President Harry S. Truman signing the Luce-Celler Act into law, July 2, 1946 (Harry S. Truman Presidential Library & Museum)

Passed during the Korean War, the 1952 McCarran-Walter Act formally ended Asian exclusion as a feature of US immigration policy, but the legislation’s mixed provisions reflected its fundamental character as a Cold War national security measure. On the one hand, the act ended Asian exclusion by giving Asian countries token immigration quotas of 100 to 185 per year. It also eliminated race as a basis for eligibility to naturalize as a US citizen. At the same time, the law expanded the power of the federal government to exclude, deport, and detain aliens deemed subversive or seen as holding subversive views. In this regard, the legislation reflected Washington’s overriding obsession with containing communism both at home and abroad in Asia.

The nominal quotas in the Magnuson Act, the Luce-Celler Act, and the McCarran-Walter Act did little to increase the number of Asians entering the United States. By contrast the 1965 Immigration and Nationality, or Hart-Celler, Act marked a watershed in American history. It abolished the national origins quota system and created in its place a preference system based on family reunification and skills. The impact was transformative, even if it was largely unintended. When designing the law to prioritize the migration of family members, even supporters of the bill predicted that it would do little to change the racial composition of the nation. Since more than eighty percent of immigrants came from Europe, it was expected that most of the immigrants admitted under the new law would also come from Europe. Yet that is not what happened, as few Europeans took advantage of the law while many people in Asia and Latin America did. In the 1950s, 153,000 immigrants (or 6% of the overall flow) entering the United States were of Asian descent; by the 1970s, those numbers had risen to 1.6 million or 35% of immigrants, and they have continued to grow ever since.[1] As of 2022, China and India are the largest sending countries of migrants to the United States, sending more than Mexico.

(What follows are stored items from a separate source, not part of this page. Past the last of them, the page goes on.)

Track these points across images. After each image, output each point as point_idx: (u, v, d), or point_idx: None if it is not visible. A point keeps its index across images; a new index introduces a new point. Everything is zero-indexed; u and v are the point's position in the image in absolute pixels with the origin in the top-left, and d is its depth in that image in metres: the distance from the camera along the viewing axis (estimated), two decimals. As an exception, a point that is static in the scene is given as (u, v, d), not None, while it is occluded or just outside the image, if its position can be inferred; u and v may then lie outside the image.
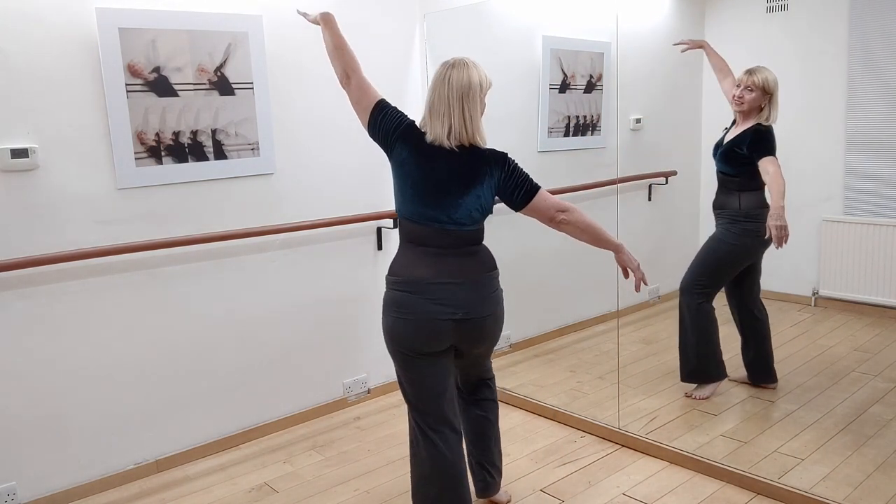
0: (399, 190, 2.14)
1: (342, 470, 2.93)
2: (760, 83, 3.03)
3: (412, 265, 2.10)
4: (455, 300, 2.08)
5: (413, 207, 2.10)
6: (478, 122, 2.09)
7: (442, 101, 2.05)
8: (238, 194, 3.06)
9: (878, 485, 2.52)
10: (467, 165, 2.09)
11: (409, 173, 2.09)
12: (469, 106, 2.05)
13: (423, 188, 2.08)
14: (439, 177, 2.07)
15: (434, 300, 2.07)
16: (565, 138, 4.00)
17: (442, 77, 2.07)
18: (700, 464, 2.75)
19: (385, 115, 2.15)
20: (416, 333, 2.09)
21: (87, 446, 2.78)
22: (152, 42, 2.74)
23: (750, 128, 3.07)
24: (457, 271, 2.09)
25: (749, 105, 3.06)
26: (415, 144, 2.10)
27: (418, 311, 2.07)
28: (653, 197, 4.30)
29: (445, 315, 2.07)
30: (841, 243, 3.58)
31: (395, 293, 2.13)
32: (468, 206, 2.10)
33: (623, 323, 3.45)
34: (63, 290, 2.66)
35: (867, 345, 3.58)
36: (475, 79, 2.06)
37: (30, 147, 2.52)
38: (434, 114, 2.08)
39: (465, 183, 2.08)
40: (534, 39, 3.81)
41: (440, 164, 2.08)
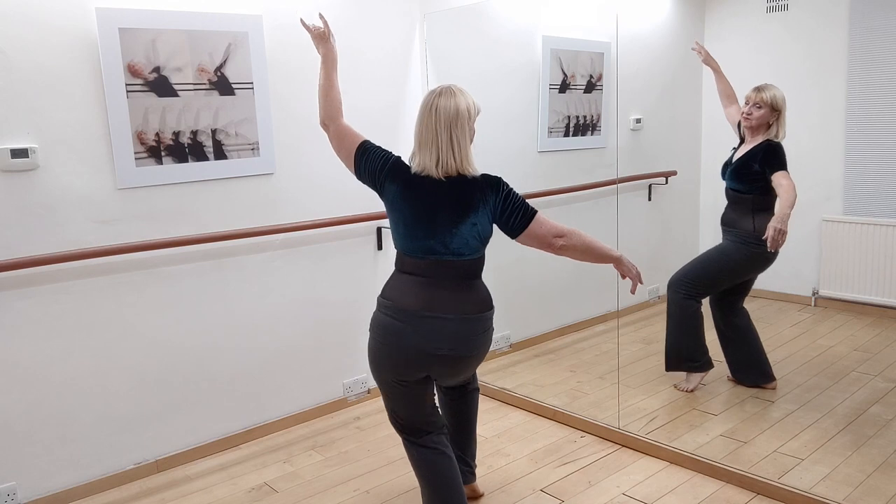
0: (394, 227, 2.11)
1: (342, 470, 2.93)
2: (769, 100, 3.03)
3: (403, 294, 2.06)
4: (442, 336, 2.03)
5: (409, 243, 2.06)
6: (466, 150, 2.03)
7: (429, 132, 2.01)
8: (238, 194, 3.06)
9: (878, 485, 2.52)
10: (460, 193, 2.04)
11: (400, 210, 2.06)
12: (457, 134, 2.00)
13: (414, 223, 2.03)
14: (432, 208, 2.03)
15: (421, 334, 2.02)
16: (565, 138, 4.00)
17: (429, 107, 2.02)
18: (700, 464, 2.75)
19: (368, 156, 2.11)
20: (394, 362, 2.08)
21: (87, 446, 2.78)
22: (152, 42, 2.74)
23: (761, 143, 3.07)
24: (449, 306, 2.03)
25: (758, 121, 3.06)
26: (403, 180, 2.06)
27: (403, 343, 2.04)
28: (653, 197, 4.30)
29: (430, 350, 2.03)
30: (841, 243, 3.58)
31: (383, 316, 2.09)
32: (464, 234, 2.04)
33: (623, 323, 3.46)
34: (63, 290, 2.66)
35: (867, 345, 3.58)
36: (462, 106, 2.01)
37: (30, 147, 2.52)
38: (423, 144, 2.03)
39: (459, 211, 2.03)
40: (534, 39, 3.81)
41: (432, 195, 2.03)
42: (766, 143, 3.06)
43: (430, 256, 2.04)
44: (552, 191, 3.96)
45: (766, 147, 3.05)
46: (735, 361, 3.37)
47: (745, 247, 3.13)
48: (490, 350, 4.07)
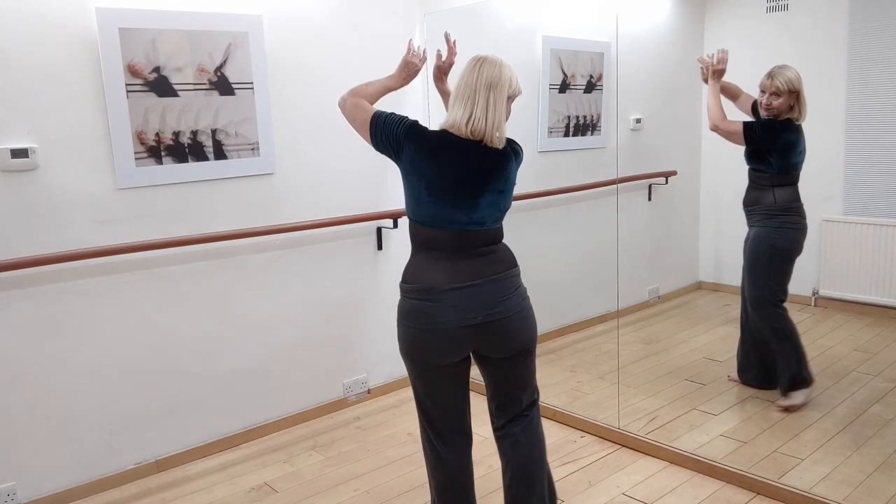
0: (412, 193, 1.99)
1: (342, 470, 2.93)
2: (785, 85, 2.92)
3: (426, 271, 1.97)
4: (473, 303, 1.93)
5: (429, 210, 1.95)
6: (501, 117, 1.96)
7: (468, 87, 1.94)
8: (238, 194, 3.06)
9: (878, 485, 2.52)
10: (485, 157, 1.96)
11: (422, 171, 1.95)
12: (495, 96, 1.93)
13: (438, 187, 1.93)
14: (456, 172, 1.93)
15: (451, 306, 1.93)
16: (565, 138, 4.00)
17: (473, 65, 1.97)
18: (700, 464, 2.75)
19: (385, 120, 2.04)
20: (432, 344, 1.96)
21: (87, 446, 2.78)
22: (152, 42, 2.74)
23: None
24: (474, 272, 1.95)
25: (778, 109, 2.96)
26: (423, 140, 1.97)
27: (435, 320, 1.93)
28: (653, 197, 4.30)
29: (464, 321, 1.93)
30: (841, 243, 3.58)
31: (409, 301, 1.99)
32: (488, 203, 1.97)
33: (623, 323, 3.45)
34: (63, 289, 2.66)
35: (867, 345, 3.57)
36: (506, 75, 1.97)
37: (30, 147, 2.52)
38: (458, 98, 1.95)
39: (483, 177, 1.95)
40: (534, 39, 3.81)
41: (455, 158, 1.94)
42: (769, 121, 3.01)
43: (452, 226, 1.95)
44: (552, 191, 3.96)
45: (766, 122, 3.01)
46: (745, 361, 3.35)
47: (773, 219, 3.06)
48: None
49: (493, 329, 1.96)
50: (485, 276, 1.95)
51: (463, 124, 1.93)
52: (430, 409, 2.12)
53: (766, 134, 3.00)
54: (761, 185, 3.09)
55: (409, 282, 2.00)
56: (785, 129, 2.98)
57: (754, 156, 3.10)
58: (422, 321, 1.96)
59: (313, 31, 3.21)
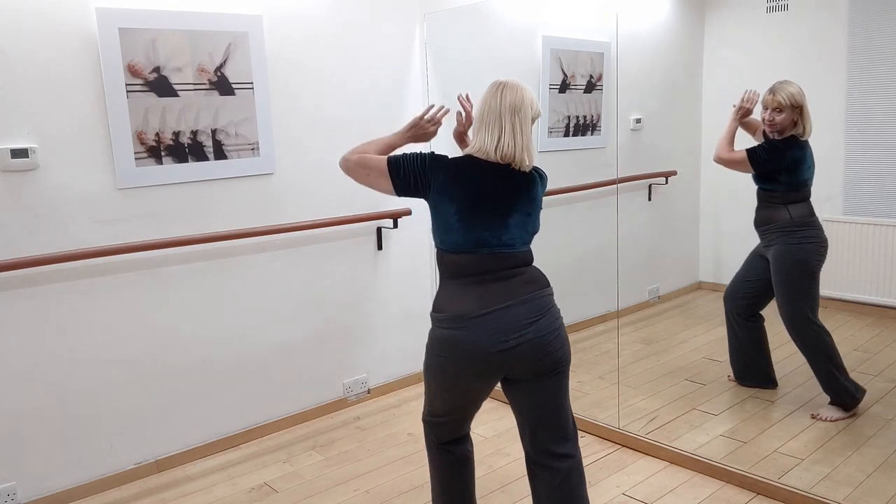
0: (441, 220, 1.97)
1: (342, 470, 2.93)
2: (787, 100, 2.88)
3: (456, 299, 1.94)
4: (504, 326, 1.89)
5: (459, 236, 1.94)
6: (528, 139, 1.96)
7: (492, 113, 1.95)
8: (238, 194, 3.06)
9: (878, 485, 2.52)
10: (512, 180, 1.97)
11: (452, 198, 1.94)
12: (521, 119, 1.95)
13: (468, 211, 1.93)
14: (485, 195, 1.93)
15: (482, 333, 1.89)
16: (565, 138, 4.00)
17: (495, 89, 1.98)
18: (700, 464, 2.75)
19: (404, 161, 2.01)
20: (463, 369, 1.94)
21: (88, 446, 2.78)
22: (152, 42, 2.74)
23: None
24: (504, 295, 1.92)
25: (782, 125, 2.93)
26: (451, 168, 1.97)
27: (464, 350, 1.90)
28: (653, 197, 4.30)
29: (496, 346, 1.89)
30: (841, 243, 3.58)
31: (440, 331, 1.96)
32: (516, 224, 1.97)
33: (623, 323, 3.45)
34: (63, 289, 2.66)
35: (867, 345, 3.57)
36: (528, 97, 1.98)
37: (30, 147, 2.52)
38: (484, 124, 1.96)
39: (511, 199, 1.96)
40: (534, 39, 3.81)
41: (484, 181, 1.94)
42: (772, 141, 2.98)
43: (483, 250, 1.94)
44: (552, 191, 3.94)
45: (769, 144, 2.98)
46: (741, 365, 3.35)
47: (791, 236, 3.01)
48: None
49: (523, 351, 1.91)
50: (515, 298, 1.93)
51: (492, 150, 1.94)
52: (442, 420, 2.13)
53: (770, 155, 2.96)
54: (773, 203, 3.04)
55: (439, 311, 1.98)
56: (790, 147, 2.94)
57: (763, 177, 3.06)
58: (449, 351, 1.94)
59: (313, 30, 3.21)
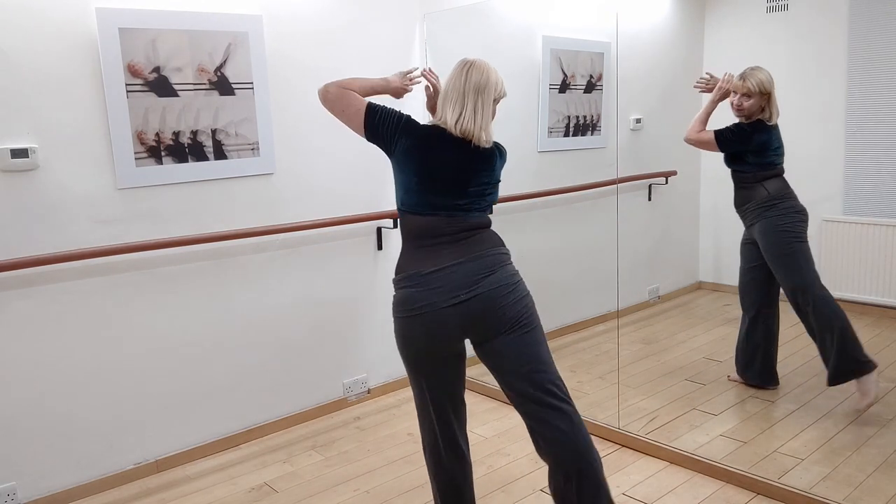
0: (402, 182, 2.07)
1: (342, 470, 2.93)
2: (756, 87, 3.01)
3: (413, 259, 2.04)
4: (454, 281, 1.96)
5: (418, 197, 2.04)
6: (487, 119, 2.06)
7: (456, 90, 2.06)
8: (238, 194, 3.06)
9: (878, 485, 2.52)
10: (473, 154, 2.06)
11: (414, 161, 2.04)
12: (483, 100, 2.04)
13: (427, 176, 2.03)
14: (445, 165, 2.03)
15: (434, 289, 1.96)
16: (565, 138, 4.00)
17: (461, 69, 2.08)
18: (700, 464, 2.75)
19: (381, 112, 2.11)
20: (420, 329, 2.00)
21: (87, 446, 2.78)
22: (152, 42, 2.74)
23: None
24: (456, 254, 2.00)
25: (749, 110, 3.05)
26: (418, 134, 2.07)
27: (419, 305, 1.97)
28: (653, 197, 4.30)
29: (448, 301, 1.95)
30: (841, 243, 3.58)
31: (398, 292, 2.05)
32: (475, 194, 2.07)
33: (623, 323, 3.45)
34: (63, 290, 2.66)
35: (867, 345, 3.57)
36: (493, 79, 2.08)
37: (30, 147, 2.52)
38: (447, 100, 2.07)
39: (471, 172, 2.05)
40: (534, 39, 3.81)
41: (446, 152, 2.04)
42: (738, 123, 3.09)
43: (438, 212, 2.03)
44: (552, 191, 3.96)
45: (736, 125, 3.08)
46: (748, 359, 3.34)
47: (772, 209, 3.07)
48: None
49: (479, 304, 1.96)
50: (466, 256, 2.00)
51: (452, 125, 2.04)
52: (430, 412, 2.14)
53: (737, 136, 3.07)
54: (748, 183, 3.14)
55: (397, 272, 2.08)
56: (756, 130, 3.05)
57: (732, 159, 3.16)
58: (408, 307, 2.00)
59: (313, 31, 3.22)
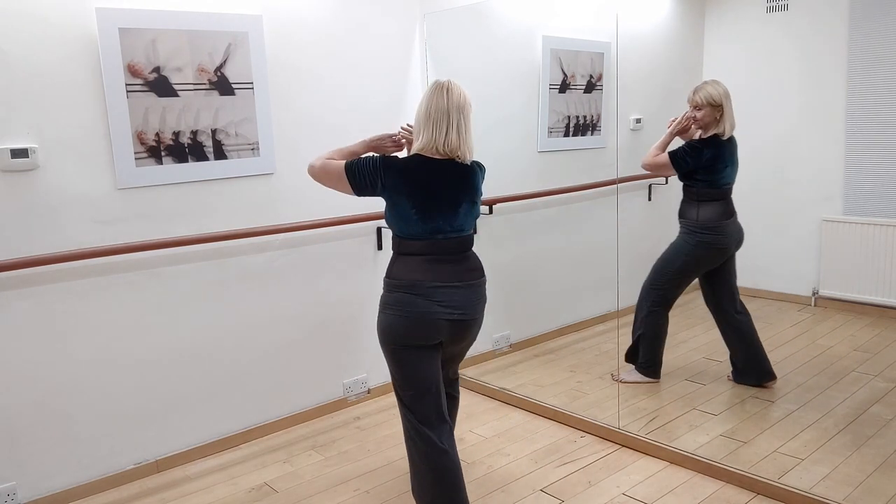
0: (399, 215, 2.23)
1: (342, 470, 2.93)
2: (704, 100, 3.09)
3: (413, 270, 2.22)
4: (454, 302, 2.23)
5: (418, 227, 2.21)
6: (470, 135, 2.23)
7: (440, 111, 2.18)
8: (238, 194, 3.06)
9: (878, 485, 2.52)
10: (458, 174, 2.23)
11: (408, 194, 2.19)
12: (464, 117, 2.21)
13: (423, 205, 2.19)
14: (435, 189, 2.19)
15: (436, 301, 2.20)
16: (565, 138, 4.00)
17: (440, 91, 2.20)
18: (700, 464, 2.75)
19: (359, 165, 2.24)
20: (414, 327, 2.21)
21: (88, 446, 2.78)
22: (152, 42, 2.74)
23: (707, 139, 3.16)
24: (454, 275, 2.24)
25: (702, 122, 3.14)
26: (402, 168, 2.21)
27: (420, 310, 2.20)
28: (653, 197, 4.30)
29: (444, 315, 2.21)
30: (841, 243, 3.58)
31: (397, 294, 2.24)
32: (465, 212, 2.25)
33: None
34: (63, 290, 2.66)
35: (867, 345, 3.58)
36: (467, 97, 2.23)
37: (30, 147, 2.52)
38: (432, 121, 2.19)
39: (459, 189, 2.23)
40: (534, 39, 3.81)
41: (432, 176, 2.20)
42: (689, 142, 3.18)
43: (437, 236, 2.22)
44: (552, 191, 3.96)
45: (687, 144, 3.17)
46: (736, 363, 3.37)
47: (691, 236, 3.23)
48: (490, 350, 4.06)
49: (464, 326, 2.28)
50: (464, 281, 2.26)
51: (440, 144, 2.18)
52: (410, 396, 2.28)
53: (689, 153, 3.15)
54: (688, 198, 3.26)
55: (395, 277, 2.26)
56: (707, 146, 3.13)
57: (685, 174, 3.24)
58: (408, 309, 2.21)
59: (313, 31, 3.22)
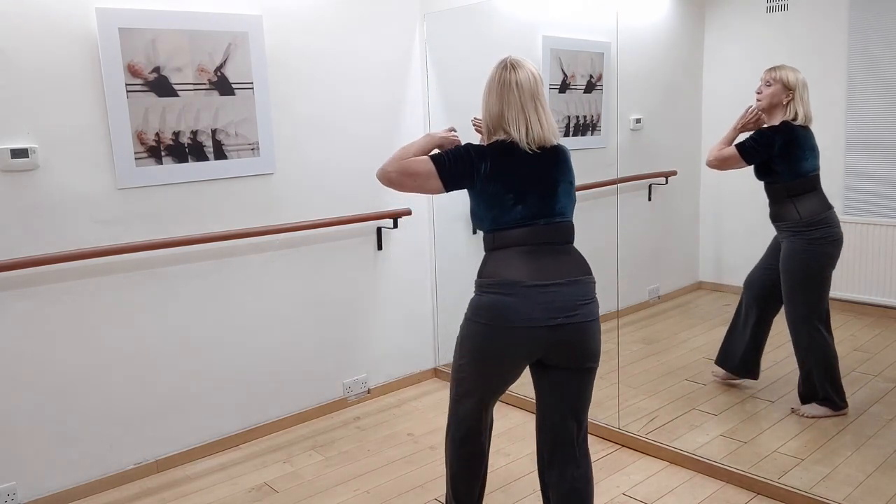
0: (494, 203, 1.96)
1: (342, 470, 2.93)
2: (780, 77, 2.89)
3: (508, 266, 1.93)
4: (554, 304, 1.89)
5: (518, 213, 1.95)
6: (550, 117, 2.01)
7: (514, 107, 1.97)
8: (238, 194, 3.06)
9: (878, 485, 2.52)
10: (549, 154, 2.00)
11: (503, 180, 1.95)
12: (541, 103, 1.99)
13: (521, 189, 1.95)
14: (531, 171, 1.96)
15: (532, 304, 1.88)
16: (565, 138, 3.99)
17: (508, 83, 1.99)
18: (700, 464, 2.75)
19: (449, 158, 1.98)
20: (509, 342, 1.91)
21: (88, 446, 2.78)
22: (152, 42, 2.74)
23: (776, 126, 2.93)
24: (555, 271, 1.92)
25: (768, 100, 2.92)
26: (495, 152, 1.98)
27: (513, 317, 1.88)
28: (653, 197, 4.30)
29: (546, 321, 1.88)
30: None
31: (487, 296, 1.94)
32: (564, 193, 2.02)
33: (623, 323, 3.45)
34: (63, 290, 2.66)
35: (867, 345, 3.57)
36: (537, 74, 2.02)
37: (30, 147, 2.52)
38: (509, 121, 1.97)
39: (555, 170, 2.00)
40: (534, 39, 3.81)
41: (526, 160, 1.96)
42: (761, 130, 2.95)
43: (540, 220, 1.96)
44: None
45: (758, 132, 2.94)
46: (732, 348, 3.32)
47: (799, 237, 2.95)
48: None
49: (569, 332, 1.92)
50: (568, 277, 1.93)
51: (524, 141, 1.96)
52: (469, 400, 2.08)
53: (758, 142, 2.92)
54: (779, 198, 2.98)
55: (489, 276, 1.95)
56: (779, 132, 2.90)
57: (762, 171, 3.00)
58: (497, 318, 1.90)
59: (313, 30, 3.21)
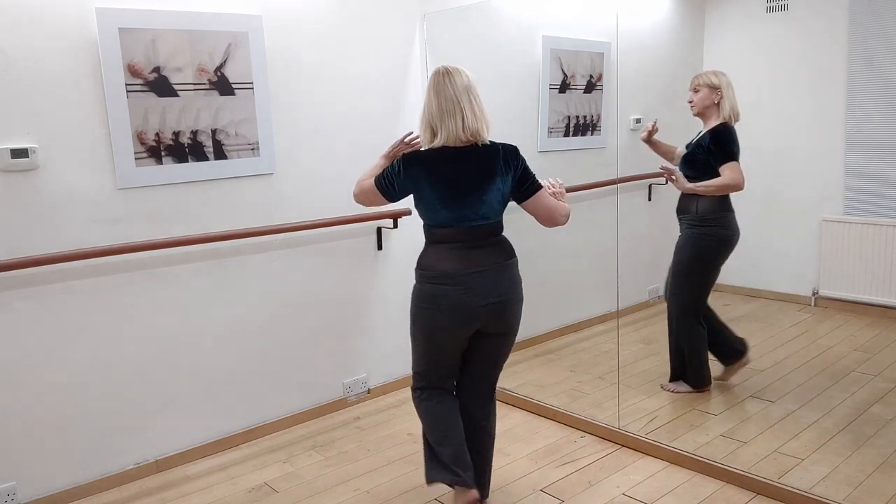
0: (426, 206, 2.25)
1: (342, 470, 2.93)
2: (704, 81, 3.05)
3: (442, 260, 2.24)
4: (487, 287, 2.24)
5: (444, 215, 2.22)
6: (484, 113, 2.22)
7: (449, 100, 2.18)
8: (238, 194, 3.06)
9: (878, 485, 2.52)
10: (484, 161, 2.22)
11: (432, 184, 2.21)
12: (474, 96, 2.20)
13: (448, 194, 2.20)
14: (460, 178, 2.20)
15: (469, 290, 2.22)
16: (565, 138, 4.00)
17: (442, 80, 2.21)
18: (700, 464, 2.75)
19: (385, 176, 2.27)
20: (452, 321, 2.25)
21: (87, 446, 2.78)
22: (152, 42, 2.74)
23: (709, 129, 3.08)
24: (483, 261, 2.25)
25: (699, 106, 3.09)
26: (424, 160, 2.22)
27: (456, 302, 2.22)
28: (653, 197, 4.30)
29: (481, 301, 2.23)
30: (841, 243, 3.58)
31: (430, 285, 2.26)
32: (491, 200, 2.23)
33: (623, 323, 3.45)
34: (63, 290, 2.66)
35: (867, 345, 3.58)
36: (471, 77, 2.24)
37: (30, 147, 2.52)
38: (446, 113, 2.19)
39: (485, 178, 2.22)
40: (534, 39, 3.81)
41: (457, 166, 2.20)
42: (713, 129, 3.05)
43: (464, 224, 2.23)
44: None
45: (712, 133, 3.05)
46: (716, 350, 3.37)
47: (692, 230, 3.16)
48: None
49: (501, 307, 2.28)
50: (495, 263, 2.27)
51: (461, 132, 2.18)
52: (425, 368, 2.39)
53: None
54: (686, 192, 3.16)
55: (427, 268, 2.28)
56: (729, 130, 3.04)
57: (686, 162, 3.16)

By current projections, the Asian American population will reach 38 million, or one in ten Americans, by 2050. None of this would have been possible without the mid-twentieth-century movement that repealed Asian exclusion. While US foreign policy concerns were never themselves about inclusivity or racial progress, but rather about US global power and empire, the laws meant to support them nonetheless changed the racial composition of the nation.


Jane Hong is an associate professor of history at Occidental College and the author of Opening the Gates to Asia: A Transpacific History of How America Repealed Asian Exclusion (University of North Carolina Press, 2019). She received a PhD from Harvard and a BA from Yale. Her current project explores how post-1965 immigration changed US evangelicalism. Hong appears in Asian Americans (PBS, 2020), serves on the editorial board of the Journal of American History, and has written for the Washington Post and Los Angeles Times


[1] Figures taken from Charles B. Keely, “The Immigration Act of 1965,” in Hyung-Chan Kim, ed., Asian Americans and Congress: A Documentary History (Westport, CT: Greenwood Press, 1996), pp. 530–532.